• [WORK INSTRUCTIONS] Reproduce every one of the rows below word for word, changing nothing.

• [AVAILABLE DATA]
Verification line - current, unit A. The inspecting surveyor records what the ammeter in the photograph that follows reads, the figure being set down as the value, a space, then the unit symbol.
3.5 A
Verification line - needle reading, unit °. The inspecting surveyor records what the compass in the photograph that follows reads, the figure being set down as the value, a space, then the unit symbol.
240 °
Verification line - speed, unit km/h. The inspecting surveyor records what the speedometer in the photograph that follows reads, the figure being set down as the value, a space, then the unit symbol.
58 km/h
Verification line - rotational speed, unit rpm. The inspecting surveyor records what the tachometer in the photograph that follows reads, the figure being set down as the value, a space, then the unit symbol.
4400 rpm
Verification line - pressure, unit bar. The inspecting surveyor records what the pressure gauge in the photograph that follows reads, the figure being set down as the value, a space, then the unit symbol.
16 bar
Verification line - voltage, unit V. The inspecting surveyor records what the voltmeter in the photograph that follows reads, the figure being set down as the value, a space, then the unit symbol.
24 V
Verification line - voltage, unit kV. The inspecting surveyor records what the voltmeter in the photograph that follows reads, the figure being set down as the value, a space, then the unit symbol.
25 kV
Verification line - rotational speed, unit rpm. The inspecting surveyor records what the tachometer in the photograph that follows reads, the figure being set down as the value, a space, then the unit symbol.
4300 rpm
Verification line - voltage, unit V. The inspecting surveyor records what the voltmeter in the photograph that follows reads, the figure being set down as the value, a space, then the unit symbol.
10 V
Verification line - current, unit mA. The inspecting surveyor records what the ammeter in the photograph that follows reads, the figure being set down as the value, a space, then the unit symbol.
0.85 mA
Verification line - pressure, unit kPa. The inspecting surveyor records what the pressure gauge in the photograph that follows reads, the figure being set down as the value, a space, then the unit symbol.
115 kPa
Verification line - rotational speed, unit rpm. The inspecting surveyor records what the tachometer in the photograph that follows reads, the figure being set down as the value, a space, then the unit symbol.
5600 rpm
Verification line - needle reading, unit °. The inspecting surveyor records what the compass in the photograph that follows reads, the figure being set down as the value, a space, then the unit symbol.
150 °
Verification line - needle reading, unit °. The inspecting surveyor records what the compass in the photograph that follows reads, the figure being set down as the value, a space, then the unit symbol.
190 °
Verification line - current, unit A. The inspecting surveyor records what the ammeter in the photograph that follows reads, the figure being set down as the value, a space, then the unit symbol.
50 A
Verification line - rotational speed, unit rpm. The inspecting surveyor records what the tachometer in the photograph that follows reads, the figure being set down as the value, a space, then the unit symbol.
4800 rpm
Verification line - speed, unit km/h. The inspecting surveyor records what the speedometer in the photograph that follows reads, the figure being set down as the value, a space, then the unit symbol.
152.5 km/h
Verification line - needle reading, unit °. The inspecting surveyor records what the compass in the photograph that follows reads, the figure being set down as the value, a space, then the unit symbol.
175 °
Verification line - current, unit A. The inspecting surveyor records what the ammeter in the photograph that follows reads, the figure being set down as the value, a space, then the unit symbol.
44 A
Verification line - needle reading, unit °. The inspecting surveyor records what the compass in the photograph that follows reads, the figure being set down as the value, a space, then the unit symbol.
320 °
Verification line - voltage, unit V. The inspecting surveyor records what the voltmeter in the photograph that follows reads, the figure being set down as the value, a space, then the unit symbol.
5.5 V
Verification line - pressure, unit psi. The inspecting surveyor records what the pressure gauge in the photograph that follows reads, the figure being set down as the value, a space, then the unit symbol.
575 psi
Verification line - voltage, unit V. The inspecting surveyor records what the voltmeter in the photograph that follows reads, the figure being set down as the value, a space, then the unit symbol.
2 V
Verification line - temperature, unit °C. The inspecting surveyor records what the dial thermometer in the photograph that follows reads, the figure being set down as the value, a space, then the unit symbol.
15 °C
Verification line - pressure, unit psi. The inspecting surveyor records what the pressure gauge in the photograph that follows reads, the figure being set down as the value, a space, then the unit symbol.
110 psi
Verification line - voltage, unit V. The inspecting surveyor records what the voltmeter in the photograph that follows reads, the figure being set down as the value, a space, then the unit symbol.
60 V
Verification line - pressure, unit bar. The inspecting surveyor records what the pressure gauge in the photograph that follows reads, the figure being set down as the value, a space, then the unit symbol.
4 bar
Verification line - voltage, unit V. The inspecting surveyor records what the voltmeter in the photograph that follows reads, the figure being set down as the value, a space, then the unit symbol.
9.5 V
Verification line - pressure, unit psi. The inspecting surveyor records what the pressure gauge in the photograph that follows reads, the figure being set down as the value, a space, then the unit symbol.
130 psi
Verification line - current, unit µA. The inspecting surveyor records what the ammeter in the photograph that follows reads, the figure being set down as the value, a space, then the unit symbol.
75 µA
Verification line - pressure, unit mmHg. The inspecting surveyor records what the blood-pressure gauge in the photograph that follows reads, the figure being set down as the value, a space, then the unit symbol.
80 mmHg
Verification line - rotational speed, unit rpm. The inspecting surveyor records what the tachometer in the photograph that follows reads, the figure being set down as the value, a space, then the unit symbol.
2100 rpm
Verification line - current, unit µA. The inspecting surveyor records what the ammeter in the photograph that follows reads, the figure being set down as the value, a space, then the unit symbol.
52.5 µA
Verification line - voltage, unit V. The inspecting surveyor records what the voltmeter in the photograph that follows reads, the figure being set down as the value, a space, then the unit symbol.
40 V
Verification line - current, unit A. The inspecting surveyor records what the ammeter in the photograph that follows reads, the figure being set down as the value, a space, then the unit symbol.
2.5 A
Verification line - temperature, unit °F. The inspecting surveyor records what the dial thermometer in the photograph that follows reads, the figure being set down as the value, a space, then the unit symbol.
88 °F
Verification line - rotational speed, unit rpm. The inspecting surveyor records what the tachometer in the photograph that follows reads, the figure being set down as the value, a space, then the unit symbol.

• [RESPONSE TO THIS TASK]
Verification line - current, unit A. The inspecting surveyor records what the ammeter in the photograph that follows reads, the figure being set down as the value, a space, then the unit symbol.
3.5 A
Verification line - needle reading, unit °. The inspecting surveyor records what the compass in the photograph that follows reads, the figure being set down as the value, a space, then the unit symbol.
240 °
Verification line - speed, unit km/h. The inspecting surveyor records what the speedometer in the photograph that follows reads, the figure being set down as the value, a space, then the unit symbol.
58 km/h
Verification line - rotational speed, unit rpm. The inspecting surveyor records what the tachometer in the photograph that follows reads, the figure being set down as the value, a space, then the unit symbol.
4400 rpm
Verification line - pressure, unit bar. The inspecting surveyor records what the pressure gauge in the photograph that follows reads, the figure being set down as the value, a space, then the unit symbol.
16 bar
Verification line - voltage, unit V. The inspecting surveyor records what the voltmeter in the photograph that follows reads, the figure being set down as the value, a space, then the unit symbol.
24 V
Verification line - voltage, unit kV. The inspecting surveyor records what the voltmeter in the photograph that follows reads, the figure being set down as the value, a space, then the unit symbol.
25 kV
Verification line - rotational speed, unit rpm. The inspecting surveyor records what the tachometer in the photograph that follows reads, the figure being set down as the value, a space, then the unit symbol.
4300 rpm
Verification line - voltage, unit V. The inspecting surveyor records what the voltmeter in the photograph that follows reads, the figure being set down as the value, a space, then the unit symbol.
10 V
Verification line - current, unit mA. The inspecting surveyor records what the ammeter in the photograph that follows reads, the figure being set down as the value, a space, then the unit symbol.
0.85 mA
Verification line - pressure, unit kPa. The inspecting surveyor records what the pressure gauge in the photograph that follows reads, the figure being set down as the value, a space, then the unit symbol.
115 kPa
Verification line - rotational speed, unit rpm. The inspecting surveyor records what the tachometer in the photograph that follows reads, the figure being set down as the value, a space, then the unit symbol.
5600 rpm
Verification line - needle reading, unit °. The inspecting surveyor records what the compass in the photograph that follows reads, the figure being set down as the value, a space, then the unit symbol.
150 °
Verification line - needle reading, unit °. The inspecting surveyor records what the compass in the photograph that follows reads, the figure being set down as the value, a space, then the unit symbol.
190 °
Verification line - current, unit A. The inspecting surveyor records what the ammeter in the photograph that follows reads, the figure being set down as the value, a space, then the unit symbol.
50 A
Verification line - rotational speed, unit rpm. The inspecting surveyor records what the tachometer in the photograph that follows reads, the figure being set down as the value, a space, then the unit symbol.
4800 rpm
Verification line - speed, unit km/h. The inspecting surveyor records what the speedometer in the photograph that follows reads, the figure being set down as the value, a space, then the unit symbol.
152.5 km/h
Verification line - needle reading, unit °. The inspecting surveyor records what the compass in the photograph that follows reads, the figure being set down as the value, a space, then the unit symbol.
175 °
Verification line - current, unit A. The inspecting surveyor records what the ammeter in the photograph that follows reads, the figure being set down as the value, a space, then the unit symbol.
44 A
Verification line - needle reading, unit °. The inspecting surveyor records what the compass in the photograph that follows reads, the figure being set down as the value, a space, then the unit symbol.
320 °
Verification line - voltage, unit V. The inspecting surveyor records what the voltmeter in the photograph that follows reads, the figure being set down as the value, a space, then the unit symbol.
5.5 V
Verification line - pressure, unit psi. The inspecting surveyor records what the pressure gauge in the photograph that follows reads, the figure being set down as the value, a space, then the unit symbol.
575 psi
Verification line - voltage, unit V. The inspecting surveyor records what the voltmeter in the photograph that follows reads, the figure being set down as the value, a space, then the unit symbol.
2 V
Verification line - temperature, unit °C. The inspecting surveyor records what the dial thermometer in the photograph that follows reads, the figure being set down as the value, a space, then the unit symbol.
15 °C
Verification line - pressure, unit psi. The inspecting surveyor records what the pressure gauge in the photograph that follows reads, the figure being set down as the value, a space, then the unit symbol.
110 psi
Verification line - voltage, unit V. The inspecting surveyor records what the voltmeter in the photograph that follows reads, the figure being set down as the value, a space, then the unit symbol.
60 V
Verification line - pressure, unit bar. The inspecting surveyor records what the pressure gauge in the photograph that follows reads, the figure being set down as the value, a space, then the unit symbol.
4 bar
Verification line - voltage, unit V. The inspecting surveyor records what the voltmeter in the photograph that follows reads, the figure being set down as the value, a space, then the unit symbol.
9.5 V
Verification line - pressure, unit psi. The inspecting surveyor records what the pressure gauge in the photograph that follows reads, the figure being set down as the value, a space, then the unit symbol.
130 psi
Verification line - current, unit µA. The inspecting surveyor records what the ammeter in the photograph that follows reads, the figure being set down as the value, a space, then the unit symbol.
75 µA
Verification line - pressure, unit mmHg. The inspecting surveyor records what the blood-pressure gauge in the photograph that follows reads, the figure being set down as the value, a space, then the unit symbol.
80 mmHg
Verification line - rotational speed, unit rpm. The inspecting surveyor records what the tachometer in the photograph that follows reads, the figure being set down as the value, a space, then the unit symbol.
2100 rpm
Verification line - current, unit µA. The inspecting surveyor records what the ammeter in the photograph that follows reads, the figure being set down as the value, a space, then the unit symbol.
52.5 µA
Verification line - voltage, unit V. The inspecting surveyor records what the voltmeter in the photograph that follows reads, the figure being set down as the value, a space, then the unit symbol.
40 V
Verification line - current, unit A. The inspecting surveyor records what the ammeter in the photograph that follows reads, the figure being set down as the value, a space, then the unit symbol.
2.5 A
Verification line - temperature, unit °F. The inspecting surveyor records what the dial thermometer in the photograph that follows reads, the figure being set down as the value, a space, then the unit symbol.
88 °F
Verification line - rotational speed, unit rpm. The inspecting surveyor records what the tachometer in the photograph that follows reads, the figure being set down as the value, a space, then the unit symbol.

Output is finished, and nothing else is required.